Taiwanese health researchers could be left in the dark if Taiwan does not attend the next WHO summit. Credit: Richard Chung/Reuters/Alamy

A showdown is looming at next week’s annual meeting of the World Health Organization (WHO) in Switzerland. For almost a decade, Taiwan — despite not being a member of the United Nations — has been permitted to attend WHO events as an observer. But, so far, its invitation for this year’s event in Geneva has not arrived.

That’s because of the rising political tensions between Taiwan and the Chinese government in Beijing. China does not recognize Taiwan as a state, and Taiwanese officials were previously invited to the WHO meeting with the approval of Beijing. The hard line from the Chinese mainland towards the island’s latest government, which took office last May, has placed the WHO between a diplomatic rock and a hard place.

It is not surprising that global health has become ensnared in world politics in this way, but it’s still disappointing — particularly given that it deflates the mood of cooperation that had allowed Taiwan to participate since 2009.
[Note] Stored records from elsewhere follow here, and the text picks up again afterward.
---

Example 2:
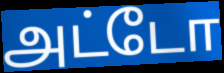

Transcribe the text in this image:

அட்டோ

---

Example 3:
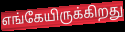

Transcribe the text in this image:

எங்கேயிருக்கிறது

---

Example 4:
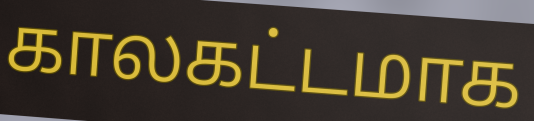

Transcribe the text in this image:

காலகட்டமாக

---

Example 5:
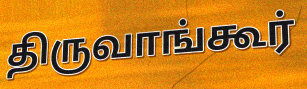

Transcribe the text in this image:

திருவாங்கூர்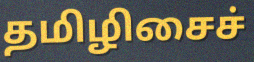
தமிழிசைச்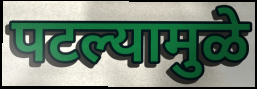
पटल्यामुळेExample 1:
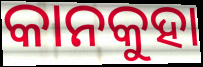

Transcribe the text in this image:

କାନକୁହା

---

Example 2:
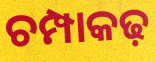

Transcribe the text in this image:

ଚମ୍ପାକଢ଼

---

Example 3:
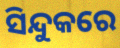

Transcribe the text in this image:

ସିନ୍ଦୁକରେ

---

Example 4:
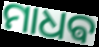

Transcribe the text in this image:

ମାଧଵ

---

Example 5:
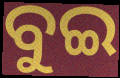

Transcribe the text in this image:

That arrangement followed Taiwan’s 2003 exclusion from WHO discussions on how to contain the outbreak of the SARS virus — which roamed across both the island and the Chinese mainland. Taiwan raised a fuss about that decision. There is no way to know whether the exclusion hampered its efforts to control the virus. (The epidemiologist Chen Chien-Jen, who was Taiwan’s health minister at the time, says that this was the case.) But despite being one of the last places to be hit by the outbreak, the island struggled to limit the damage — 181 people there died (K.-T. Chen et al. Int. J. Infect. Dis. 9, 77–85; 2005).
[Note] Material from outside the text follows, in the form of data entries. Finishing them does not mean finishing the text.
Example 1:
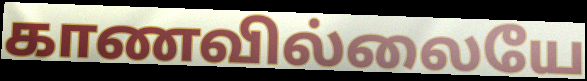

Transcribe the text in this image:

காணவில்லையே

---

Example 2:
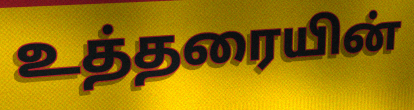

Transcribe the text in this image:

உத்தரையின்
The WHO recognizes the UN’s 1971 decision that Taiwan is part of the People’s Republic of China, led by Beijing. Nature also recognizes that decision.

In the wake of SARS, however, tensions eased and business, as well as scientific collaborations, boomed across the strait. Taiwan was given its observer status in 2009. It has made clear that it plans to continue the tradition and show up at the meeting next week, regardless of whether or not it has an invitation. The WHO says that it has not yet made a decision, but it is running out of time.

The irony is that Beijing’s harder attitude towards Taiwan is partly a product of work on public health. The president of Taiwan, Tsai Ing-wen, picked the epidemiologist Chen — now vice-president — to be her running mate in last year’s election. It was Chen, as health minister, who helped to stem the SARS crisis in 2003, and his celebrity status for doing so is credited as a factor in Tsai’s landslide victory.

Tsai is from the Democratic Progressive Party. Although the party has historically been in favour of independence, Tsai and Chen have both pledged not to upend relations with China. That doesn’t seem to have placated the mainland. Next week’s WHO event is merely the latest in a series of international meetings for which an invitation to Taiwan has been withheld or withdrawn.

As the WHO meeting approaches, so the rhetoric about what is at stake increases. Microbes, as the cliché goes, carry no passports and respect no boundaries. Collaboration is one way to tackle the threat of infectious disease — a threat that is increasing. So, this logic argues, any obstacle to collaboration worsens the outlook. Media coverage of the political stand-off dutifully warns that the exclusion of Taiwan would be a disaster for public health — there and elsewhere.

Several prominent epidemiologists and infectious-disease experts contacted by Nature were adamant that Taiwan should be allowed to attend next week. “Politics should not get in the way of infectious disease, which knows no boundaries,” said one. Because Taiwan is a node for international trade and travel, isolating it “is both risky and dangerous”, said another. Some also commented on the contributions being made by Taiwan’s impressive public-health and biomedical-research infrastructure: “Isolating it would be counterproductive to global health.”

But others said that the meeting is purely symbolic. One said that the research in the area goes through publications and informal networks, not the WHO. “WHO meetings play an insignificant role in international research activities.” Another agreed: “Researchers will work together regardless of whether Taiwan is allowed to attend.”

Some were confident that, in a similar way, the health community can also overcome barriers erected by politicians. “I expect the WHO officials will have back-door channels with Taiwanese health officials to find out urgent information, for example about outbreaks of avian influenza or other emerging infectious diseases.”

As China seems to have recognized in years past, in public-health terms Taiwan’s presence at WHO meetings is good for everyone. If politics disrupts that, then people on both sides of the divide and the strait must hope that faith in the informal global infectious-disease control network is not misplaced. And when (not if) a new health emergency comes, China must ensure that Taiwanese health officials and researchers are not kept out of the loop.